There are a number of reasons why now may well be the right time to introduce a CGT: 


  • The  concerns about rising inequality and wealth disparity are greater than ever before and there seems to be a change of public sentiment around taxing capital gains. At a societal level, a CGT could help take some of the pressure off the ‘housing crisis’ and additionally address growing concerns surrounding income and wealth inequality. This is because overseas experience has shown that high income earners typically pay the most CGT. Therefore, a CGT should result in a higher level of tax fairness from both a vertical and horizontal equity perspective. 
  • There are many studies that endorse a comprehensive approach to taxation, including capital gains, in order to ensure that different taxation treatments do not distort economic decision making (e.g. favouring untaxed passive investment over fully taxed productive investment). Boiled down to a point of extreme simplicity we’ve heard the US approach to taxation described as “a buck, is a buck, is a buck” – i.e. it doesn’t matter how you made the money, if you’ve made money you should pay tax on it. 
  • The introduction of a CGT could present an opportunity to further broaden our tax base and lower tax rates across the board. 
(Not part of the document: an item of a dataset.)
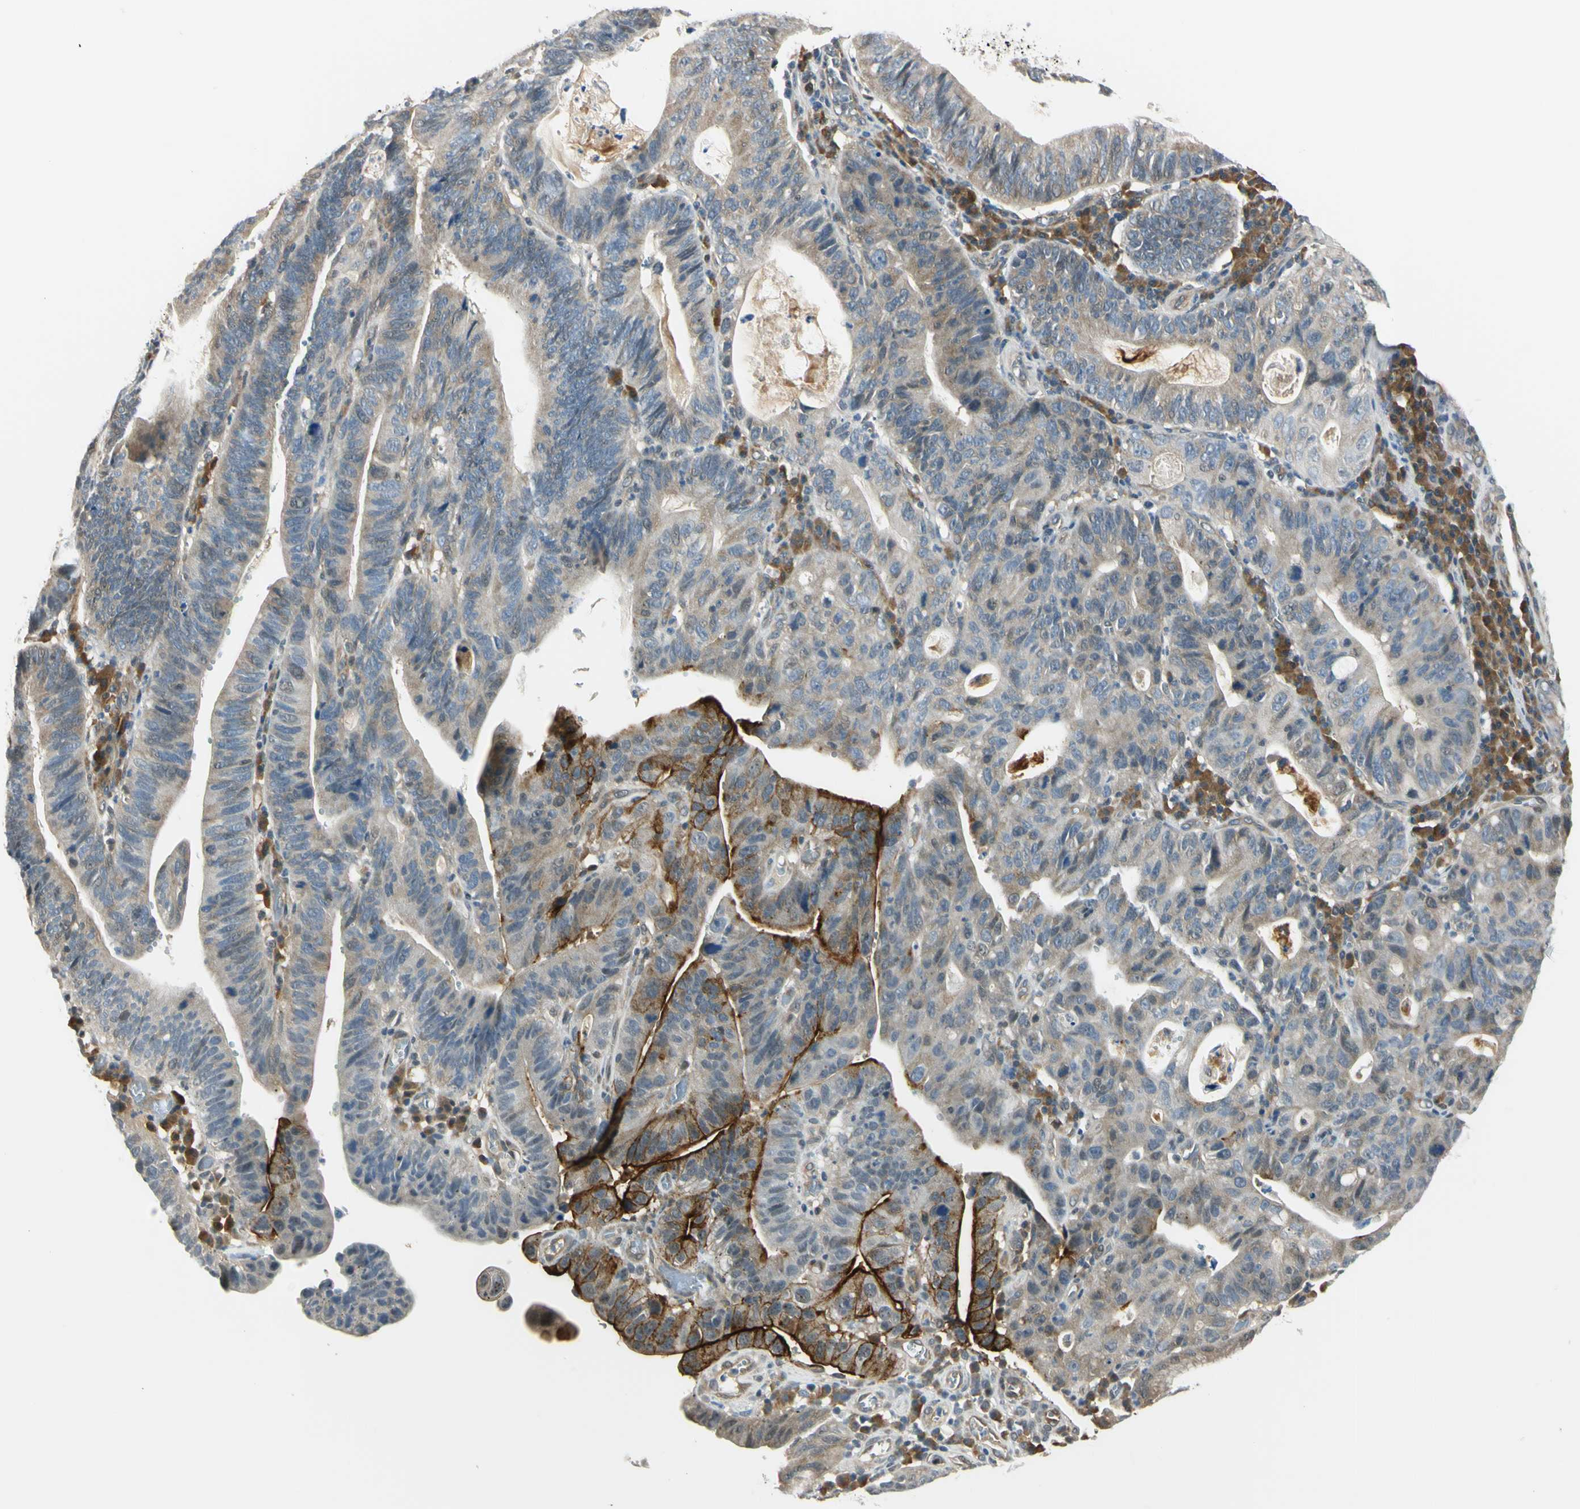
{"staining": {"intensity": "strong", "quantity": "<25%", "location": "cytoplasmic/membranous"}, "tissue": "stomach cancer", "cell_type": "Tumor cells", "image_type": "cancer", "snomed": [{"axis": "morphology", "description": "Adenocarcinoma, NOS"}, {"axis": "topography", "description": "Stomach"}], "caption": "Brown immunohistochemical staining in stomach cancer (adenocarcinoma) demonstrates strong cytoplasmic/membranous positivity in about <25% of tumor cells. Ihc stains the protein in brown and the nuclei are stained blue.", "gene": "RASGRF1", "patient": {"sex": "male", "age": 59}}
Elaborating further on the third point, the TWG has not been established to raise additional revenue for the Government. Instead it is intended to determine a strategy to ensure that the current level of revenue can be maintained. This leaves scope for other areas of tax to be adjusted in order to partially offset the revenue raised by a CGT. New Zealand currently has one of the highest corporate tax rates in the OECD and there continues to be a worldwide trend of lowering corporate taxes (demonstrated recently by the US lowering its federal corporate tax from 35% to 21%). A similar move in New Zealand would surely be welcome by businesses in the productive sector of our economy. It could also fund the reduction in personal taxes as well, giving salary and wage earners some relief from tax rates and tax brackets that have not been adjusted since 2010.
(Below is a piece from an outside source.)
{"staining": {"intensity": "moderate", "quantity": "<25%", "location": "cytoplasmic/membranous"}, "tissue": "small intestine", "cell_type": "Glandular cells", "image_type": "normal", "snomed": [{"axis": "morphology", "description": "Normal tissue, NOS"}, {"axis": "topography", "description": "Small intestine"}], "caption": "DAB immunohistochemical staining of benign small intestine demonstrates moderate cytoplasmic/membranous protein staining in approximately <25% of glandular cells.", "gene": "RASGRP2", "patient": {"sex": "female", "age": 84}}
New Zealand once had the “holy grail” of an aligned corporate tax rate, trust tax rate and top personal tax rate of 33%. Corporate taxes have reduced and will probably continue to fall, while the other taxes have not. This creates incentives for taxpayers to structure their income earning activities into unnecessary complex arrangements in an effort to reduce their tax bill. Alignment of these rates would eliminate these distortionary effects and needless tax compliance costs and complications. Imagine if a CGT could fund a reduction in all of these rates down to a rate of 25%? That would truly be a continuation of our broad base low rate approach and something that surely most sectors of economy would support.

So we encourage the TWG and others to see the potential introduction of a CGT not as an attempt to tax ourselves into prosperity but an opportunity to more fairly share the taxation burden across all sectors of the economy and reduce the burden on the taxation of productive income in the process.